G20 leaders have put growth and employment at the centre of the global agenda.
To spur collective growth by more than 2% over five years, member countries have agreed to implement a package of structural reforms (among others, increasing quality investment in infrastructure, reducing barriers to trade, creating more employment opportunities, and increasing market competition).
Such policies are proposed to overcome the allegedly limited effectiveness of standard monetary and fiscal policy tools. Given historic‐low interest rates in most G20 countries, conventional monetary policy is severely limited in its ability to stimulate growth and affect the business cycle.
The use of fiscal policy is even more controversial and has triggered heated debates in Europe: German chancellor Angela Merkel has steadily defended the virtues of fiscal austerity, while Italian prime minister Matteo Renzi has called for expansionary fiscal spending to boost growth.
But what do we know about the returns from fiscal spending, really?
Quantifying the effect of fiscal spending
Academic researchers have found it challenging to quantify the gains from fiscal policy. What is the return from spending one dollar of taxpayers’ money? “How much bang for a buck?” The answer depends on many factors.

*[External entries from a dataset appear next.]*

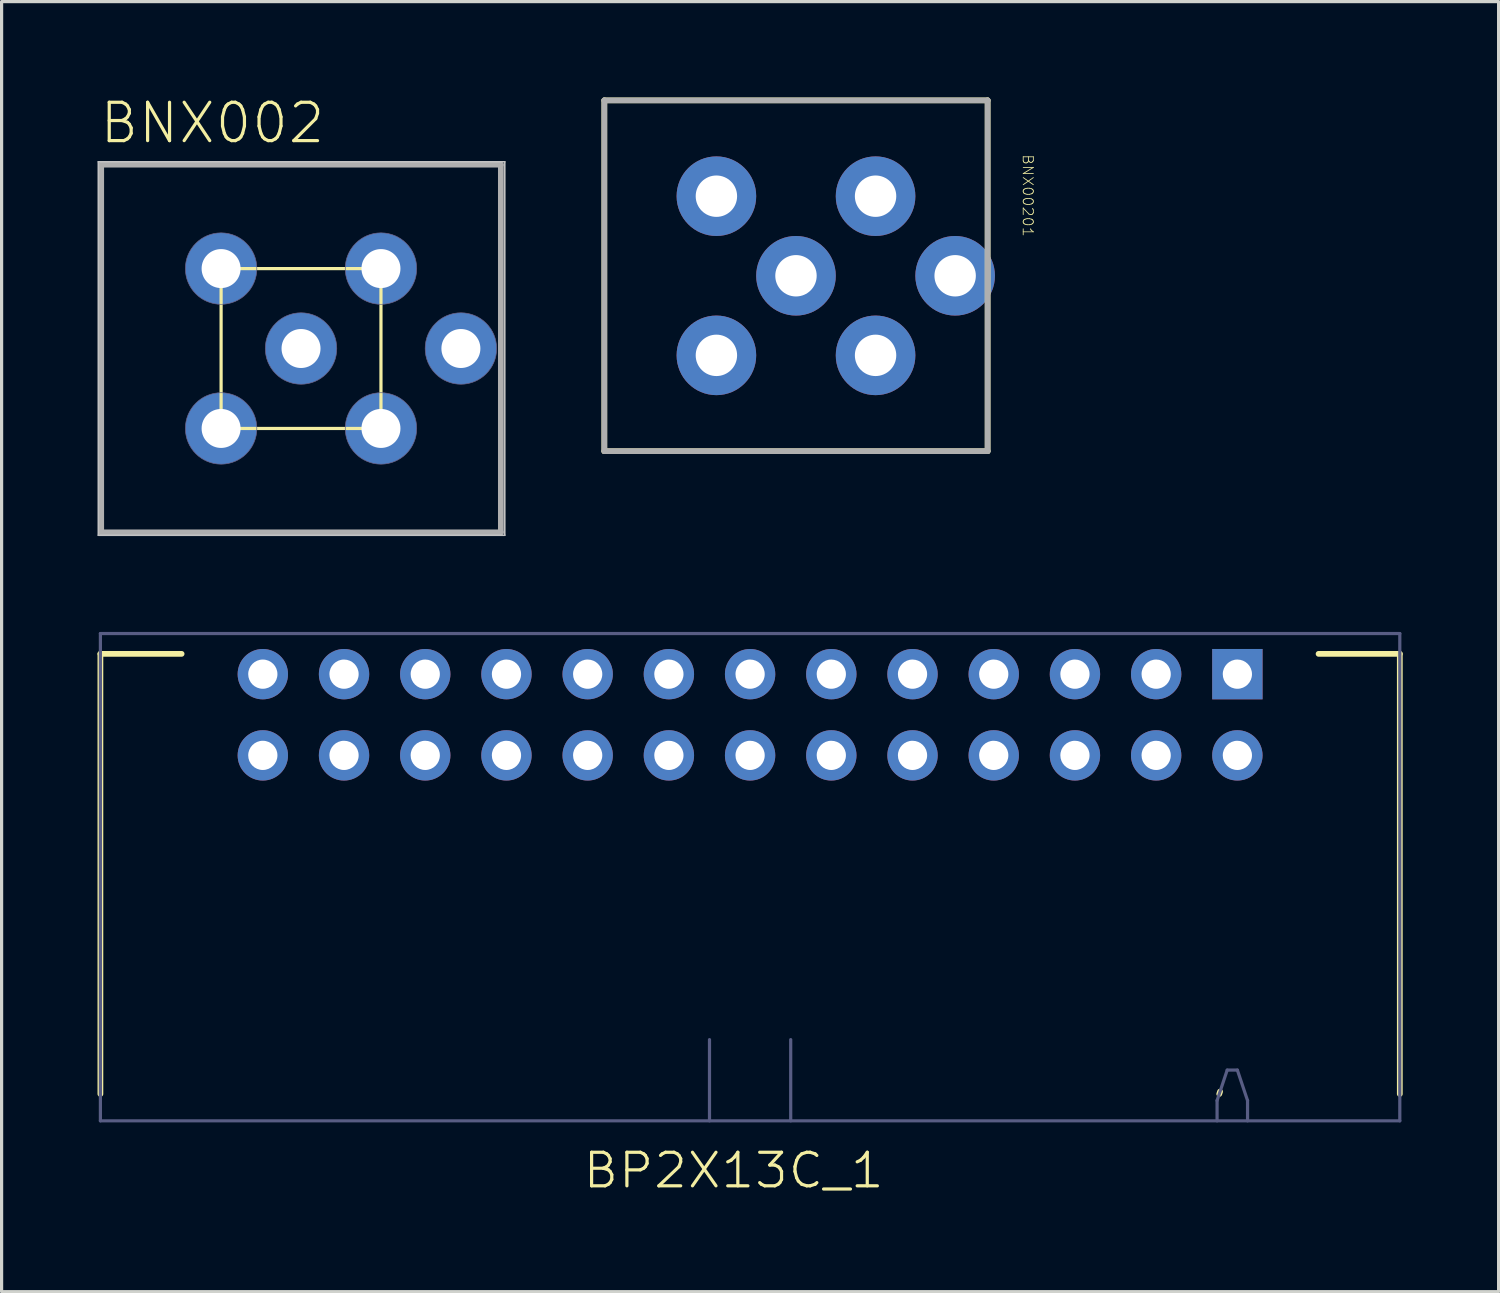
<source format=kicad_pcb>
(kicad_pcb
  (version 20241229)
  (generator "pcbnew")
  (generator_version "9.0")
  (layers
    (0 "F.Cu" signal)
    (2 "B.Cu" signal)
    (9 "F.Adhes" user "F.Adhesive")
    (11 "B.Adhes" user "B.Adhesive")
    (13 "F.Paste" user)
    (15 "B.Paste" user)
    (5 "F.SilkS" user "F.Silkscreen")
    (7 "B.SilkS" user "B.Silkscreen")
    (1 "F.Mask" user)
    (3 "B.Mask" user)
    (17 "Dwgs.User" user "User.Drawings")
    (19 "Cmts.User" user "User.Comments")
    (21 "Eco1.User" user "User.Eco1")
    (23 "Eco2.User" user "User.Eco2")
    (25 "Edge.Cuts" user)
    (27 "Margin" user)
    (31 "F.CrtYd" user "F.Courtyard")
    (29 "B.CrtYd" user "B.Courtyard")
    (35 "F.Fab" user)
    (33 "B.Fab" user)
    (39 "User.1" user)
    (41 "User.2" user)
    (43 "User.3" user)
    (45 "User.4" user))
  (footprint "BP2X13C_1"
    (layer "F.Cu")
    (at 35.65 18.035)
    (property "Reference" "BP2X13C_1" (at -15.755 15.522 0) (unlocked yes) (layer "F.SilkS") (effects (font (size 1.05 1.104) (thickness 0.1))))
    (attr smd)
    (fp_line (start -35.56 -0.635) (end -35.56 13.13) (stroke (width 0.18) (type solid)) (layer "F.SilkS"))
    (fp_line (start -33.02 -0.635) (end -35.56 -0.635) (stroke (width 0.18) (type solid)) (layer "F.SilkS"))
    (fp_line (start -0.542 13.056) (end -0.567 13.13) (stroke (width 0.18) (type solid)) (layer "F.SilkS"))
    (fp_line (start 5.08 -0.635) (end 2.54 -0.635) (stroke (width 0.18) (type solid)) (layer "F.SilkS"))
    (fp_line (start 5.08 -0.635) (end 5.08 13.13) (stroke (width 0.18) (type solid)) (layer "F.SilkS"))
    (fp_line (start -35.56 -1.27) (end -35.56 13.97) (stroke (width 0.1) (type solid)) (layer "B.Fab"))
    (fp_line (start -16.51 11.43) (end -16.51 13.97) (stroke (width 0.1) (type solid)) (layer "B.Fab"))
    (fp_line (start -13.97 11.43) (end -13.97 13.97) (stroke (width 0.1) (type solid)) (layer "B.Fab"))
    (fp_line (start -0.635 13.335) (end -0.635 13.97) (stroke (width 0.1) (type solid)) (layer "B.Fab"))
    (fp_line (start -0.318 12.383) (end -0.635 13.335) (stroke (width 0.1) (type solid)) (layer "B.Fab"))
    (fp_line (start 0 12.383) (end -0.318 12.383) (stroke (width 0.1) (type solid)) (layer "B.Fab"))
    (fp_line (start 0.318 13.335) (end 0 12.383) (stroke (width 0.1) (type solid)) (layer "B.Fab"))
    (fp_line (start 0.318 13.335) (end 0.318 13.97) (stroke (width 0.1) (type solid)) (layer "B.Fab"))
    (fp_line (start 5.08 -1.27) (end -35.56 -1.27) (stroke (width 0.1) (type solid)) (layer "B.Fab"))
    (fp_line (start 5.08 -1.27) (end 5.08 13.97) (stroke (width 0.1) (type solid)) (layer "B.Fab"))
    (fp_line (start 5.08 13.97) (end -35.56 13.97) (stroke (width 0.1) (type solid)) (layer "B.Fab"))
    (pad "1" thru_hole rect (at 0 0 180) (size 1.575 1.575) (drill 0.914) (layers "*.Cu" "*.Mask"))
    (pad "2" thru_hole circle (at 0 2.54 180) (size 1.575 1.575) (drill 0.914) (layers "*.Cu" "*.Mask"))
    (pad "3" thru_hole circle (at -2.54 0 180) (size 1.575 1.575) (drill 0.914) (layers "*.Cu" "*.Mask"))
    (pad "4" thru_hole circle (at -2.54 2.54 180) (size 1.575 1.575) (drill 0.914) (layers "*.Cu" "*.Mask"))
    (pad "5" thru_hole circle (at -5.08 0 180) (size 1.575 1.575) (drill 0.914) (layers "*.Cu" "*.Mask"))
    (pad "6" thru_hole circle (at -5.08 2.54 180) (size 1.575 1.575) (drill 0.914) (layers "*.Cu" "*.Mask"))
    (pad "7" thru_hole circle (at -7.62 0 180) (size 1.575 1.575) (drill 0.914) (layers "*.Cu" "*.Mask"))
    (pad "8" thru_hole circle (at -7.62 2.54 180) (size 1.575 1.575) (drill 0.914) (layers "*.Cu" "*.Mask"))
    (pad "9" thru_hole circle (at -10.16 0 180) (size 1.575 1.575) (drill 0.914) (layers "*.Cu" "*.Mask"))
    (pad "10" thru_hole circle (at -10.16 2.54 180) (size 1.575 1.575) (drill 0.914) (layers "*.Cu" "*.Mask"))
    (pad "11" thru_hole circle (at -12.7 0 180) (size 1.575 1.575) (drill 0.914) (layers "*.Cu" "*.Mask"))
    (pad "12" thru_hole circle (at -12.7 2.54 180) (size 1.575 1.575) (drill 0.914) (layers "*.Cu" "*.Mask"))
    (pad "13" thru_hole circle (at -15.24 0 180) (size 1.575 1.575) (drill 0.914) (layers "*.Cu" "*.Mask"))
    (pad "14" thru_hole circle (at -15.24 2.54 180) (size 1.575 1.575) (drill 0.914) (layers "*.Cu" "*.Mask"))
    (pad "15" thru_hole circle (at -17.78 0 180) (size 1.575 1.575) (drill 0.914) (layers "*.Cu" "*.Mask"))
    (pad "16" thru_hole circle (at -17.78 2.54 180) (size 1.575 1.575) (drill 0.914) (layers "*.Cu" "*.Mask"))
    (pad "17" thru_hole circle (at -20.32 0 180) (size 1.575 1.575) (drill 0.914) (layers "*.Cu" "*.Mask"))
    (pad "18" thru_hole circle (at -20.32 2.54 180) (size 1.575 1.575) (drill 0.914) (layers "*.Cu" "*.Mask"))
    (pad "19" thru_hole circle (at -22.86 0 180) (size 1.575 1.575) (drill 0.914) (layers "*.Cu" "*.Mask"))
    (pad "20" thru_hole circle (at -22.86 2.54 180) (size 1.575 1.575) (drill 0.914) (layers "*.Cu" "*.Mask"))
    (pad "21" thru_hole circle (at -25.4 0 180) (size 1.575 1.575) (drill 0.914) (layers "*.Cu" "*.Mask"))
    (pad "22" thru_hole circle (at -25.4 2.54 180) (size 1.575 1.575) (drill 0.914) (layers "*.Cu" "*.Mask"))
    (pad "23" thru_hole circle (at -27.94 0 180) (size 1.575 1.575) (drill 0.914) (layers "*.Cu" "*.Mask"))
    (pad "24" thru_hole circle (at -27.94 2.54 180) (size 1.575 1.575) (drill 0.914) (layers "*.Cu" "*.Mask"))
    (pad "25" thru_hole circle (at -30.48 0 180) (size 1.575 1.575) (drill 0.914) (layers "*.Cu" "*.Mask"))
    (pad "26" thru_hole circle (at -30.48 2.54 180) (size 1.575 1.575) (drill 0.914) (layers "*.Cu" "*.Mask")))
  (footprint "BNX002"
    (placed yes)
    (layer "F.Cu")
    (at 6.365 7.85)
    (property "Reference" "BNX002" (at -6.35 -6.35 0) (layer "F.SilkS") (effects (font (size 1.2 1.2) (thickness 0.1)) (justify left bottom)))
    (attr through_hole)
    (fp_line (start -6.25 -5.75) (end -6.25 5.75) (stroke (width 0.1) (type solid)) (layer "F.SilkS"))
    (fp_line (start -6.25 5.75) (end 6.25 5.75) (stroke (width 0.1) (type solid)) (layer "F.SilkS"))
    (fp_line (start -2.5 -2.5) (end -2.5 2.5) (stroke (width 0.1) (type solid)) (layer "F.SilkS"))
    (fp_line (start -2.5 2.5) (end 2.5 2.5) (stroke (width 0.1) (type solid)) (layer "F.SilkS"))
    (fp_line (start 2.5 -2.5) (end -2.5 -2.5) (stroke (width 0.1) (type solid)) (layer "F.SilkS"))
    (fp_line (start 2.5 2.5) (end 2.5 -2.5) (stroke (width 0.1) (type solid)) (layer "F.SilkS"))
    (fp_line (start 6.25 -5.75) (end -6.25 -5.75) (stroke (width 0.1) (type solid)) (layer "F.SilkS"))
    (fp_line (start 6.25 5.75) (end 6.25 -5.75) (stroke (width 0.1) (type solid)) (layer "F.SilkS"))
    (fp_line (start -6.34 -5.84) (end 6.372 -5.84) (stroke (width 0.05) (type solid)) (layer "Dwgs.User"))
    (fp_line (start -6.34 5.84) (end -6.34 -5.84) (stroke (width 0.05) (type solid)) (layer "Dwgs.User"))
    (fp_line (start 6.372 -5.84) (end 6.372 5.84) (stroke (width 0.05) (type solid)) (layer "Dwgs.User"))
    (fp_line (start 6.372 5.84) (end -6.34 5.84) (stroke (width 0.05) (type solid)) (layer "Dwgs.User"))
    (fp_arc (start -1.3824 -2.5) (mid -3.6176 -2.5) (end -1.3824 -2.5) (stroke (width 0.02) (type solid)) (layer "B.Fab"))
    (fp_arc (start -1.3824 2.5) (mid -3.6176 2.5) (end -1.3824 2.5) (stroke (width 0.02) (type solid)) (layer "B.Fab"))
    (fp_arc (start 1.1176 0) (mid -1.1176 0) (end 1.1176 0) (stroke (width 0.02) (type solid)) (layer "B.Fab"))
    (fp_arc (start 3.6176 -2.5) (mid 1.3824 -2.5) (end 3.6176 -2.5) (stroke (width 0.02) (type solid)) (layer "B.Fab"))
    (fp_arc (start 3.6176 2.5) (mid 1.3824 2.5) (end 3.6176 2.5) (stroke (width 0.02) (type solid)) (layer "B.Fab"))
    (fp_arc (start 6.1176 0) (mid 3.8824 0) (end 6.1176 0) (stroke (width 0.02) (type solid)) (layer "B.Fab"))
    (fp_line (start -6.25 -5.75) (end -6.25 5.75) (stroke (width 0.18) (type solid)) (layer "F.Fab"))
    (fp_line (start -6.25 5.75) (end 6.25 5.75) (stroke (width 0.18) (type solid)) (layer "F.Fab"))
    (fp_line (start 6.25 -5.75) (end -6.25 -5.75) (stroke (width 0.18) (type solid)) (layer "F.Fab"))
    (fp_line (start 6.25 5.75) (end 6.25 -5.75) (stroke (width 0.18) (type solid)) (layer "F.Fab"))
    (fp_poly (pts (xy -6.25 5.75) (xy -6.25 -5.75) (xy 6.25 -5.75) (xy 6.25 5.75) (xy -6.25 5.75)) (stroke (width 0.02) (type solid)) (fill no) (layer "F.Fab"))
    (pad "B" thru_hole circle (at 2.5 -2.5) (size 2.235 2.235) (drill 1.219) (layers "*.Cu" "*.Mask"))
    (pad "CB" thru_hole circle (at 2.5 2.5) (size 2.235 2.235) (drill 1.219) (layers "*.Cu" "*.Mask"))
    (pad "CG1" thru_hole circle (at -2.5 2.5) (size 2.235 2.235) (drill 1.219) (layers "*.Cu" "*.Mask"))
    (pad "CG2" thru_hole circle (at 0 0) (size 2.235 2.235) (drill 1.219) (layers "*.Cu" "*.Mask"))
    (pad "CG3" thru_hole circle (at 5 0) (size 2.235 2.235) (drill 1.219) (layers "*.Cu" "*.Mask"))
    (pad "PSG" thru_hole circle (at -2.5 -2.5) (size 2.235 2.235) (drill 1.219) (layers "*.Cu" "*.Mask")))
  (footprint "BNX00201"
    (layer "F.Cu")
    (at 21.845 5.575)
    (property "Reference" "BNX00201" (at 7.252 -2.508 270) (unlocked yes) (layer "F.SilkS") (effects (font (size 0.317 0.333) (thickness 0.025))))
    (attr smd)
    (fp_line (start -5.994 -5.486) (end 5.994 -5.486) (stroke (width 0.178) (type solid)) (layer "F.SilkS"))
    (fp_line (start -5.994 5.486) (end -5.994 -5.486) (stroke (width 0.178) (type solid)) (layer "F.SilkS"))
    (fp_line (start -5.994 5.486) (end 5.994 5.486) (stroke (width 0.178) (type solid)) (layer "F.SilkS"))
    (fp_line (start 5.994 5.486) (end 5.994 -5.486) (stroke (width 0.178) (type solid)) (layer "F.SilkS"))
    (fp_line (start -5.994 -5.486) (end 5.994 -5.486) (stroke (width 0.178) (type solid)) (layer "F.Fab"))
    (fp_line (start -5.994 5.486) (end -5.994 -5.486) (stroke (width 0.178) (type solid)) (layer "F.Fab"))
    (fp_line (start -5.994 5.486) (end 5.994 5.486) (stroke (width 0.178) (type solid)) (layer "F.Fab"))
    (fp_line (start 5.994 5.486) (end 5.994 -5.486) (stroke (width 0.178) (type solid)) (layer "F.Fab"))
    (pad "B" thru_hole circle (at 2.489 -2.489) (size 2.489 2.489) (drill 1.295) (layers "*.Cu" "*.Mask"))
    (pad "CB" thru_hole circle (at 2.489 2.489) (size 2.489 2.489) (drill 1.295) (layers "*.Cu" "*.Mask"))
    (pad "CG1" thru_hole circle (at -2.489 2.489) (size 2.489 2.489) (drill 1.295) (layers "*.Cu" "*.Mask"))
    (pad "CG2" thru_hole circle (at 0 0) (size 2.489 2.489) (drill 1.295) (layers "*.Cu" "*.Mask"))
    (pad "CG3" thru_hole circle (at 4.978 0) (size 2.489 2.489) (drill 1.295) (layers "*.Cu" "*.Mask"))
    (pad "PSG" thru_hole circle (at -2.489 -2.489) (size 2.489 2.489) (drill 1.295) (layers "*.Cu" "*.Mask")))
  (gr_rect
    (start -3 -3)
    (end 43.82 37.347)
    (stroke (width 0.1) (type default))
    (fill no)
    (layer "Edge.Cuts")))
</source>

Even the most stylised textbook macroeconomic models tell us that a country may reap different returns depending on elements such as its exchange rate regime, health of its financial system and where it find itself in a boom or a bust when implementing fiscal policy moves.
Consequently, the correct measurement of the impact of fiscal policy calls for carefully designed macroeconometric models that consider a myriad of interrelations. To add to the difficulty, fiscal policy decisions usually come after long (often heated) political discussions, typically implemented with some lags.
This means that there are potentially two powerful and very different fiscal policy channels to consider - firstly, the impact of actual changes in public spending; and secondly the impact of the announcements of future fiscal policies (because they can influence consumer and entrepreneurial decisions).
Higher returns during recession
Despite these qualifications, some consensus has emerged on when fiscal multipliers (that is, returns from fiscal spending) may be large: recessions. Research that I conducted at the Melbourne Institute with a pool of international co-authors (Giovanni Caggiano, Valentina Colombo and Gabriela Nodari) showed that one dollar of public money spent during the 2007-09 crisis could generate 2.5 dollars of output in five year’s time.
Similarly, UNSW Professor James Morley and coauthors found large and persistent government spending multipliers during periods of considerable economic slack, a finding consistent with the research mentioned above.
These empirical results ‐ higher returns from fiscal spending in recessions ‐ are consistent with theoretical predictions. This is because, during economic slack, a country’s central bank refrains from raising interest rates after a fiscal spending shock. Recent theoretical contributions based on modern macroeconomic frameworks tend support to this prediction.
This implies that the increase in aggregate output due to such a fiscal policy move is not “counterbalanced” by higher borrowing costs for consumers and firms, as interest rates remain low. And so consumers and firms do not reduce their spending. Technically, no “crowding out” of consumption and investment occurs. This implies that the output effect of a fiscal policy move can be eventually large.
So, should policymakers push hard on the fiscal policy pedal? A warning is in order here. High returns from fiscal spending are likely to occur only in countries whose public debt is judged by the markets to be sustainable. If not, fiscal multipliers can be negative, as shown by some recent research.
This is because countries with a too high debt‐to‐GDP ratio risk falling into a vicious spiral. The increase in public spending raises concerns in financial markets and this pushes up the risk‐premium on the public debt issued to finance the public spending.
The premium then translates into a higher debt service which increases future debt burden, thereby reducing the room of fiscally unsound countries to issue further government securities.
Fiscal policy is potentially a very powerful instrument to boost growth in countries that are in severe economic conditions. But policymakers should be careful. At times, a one‐size‐fits‐all approach makes a lot of sense. In case of fiscal policy, it simply does not.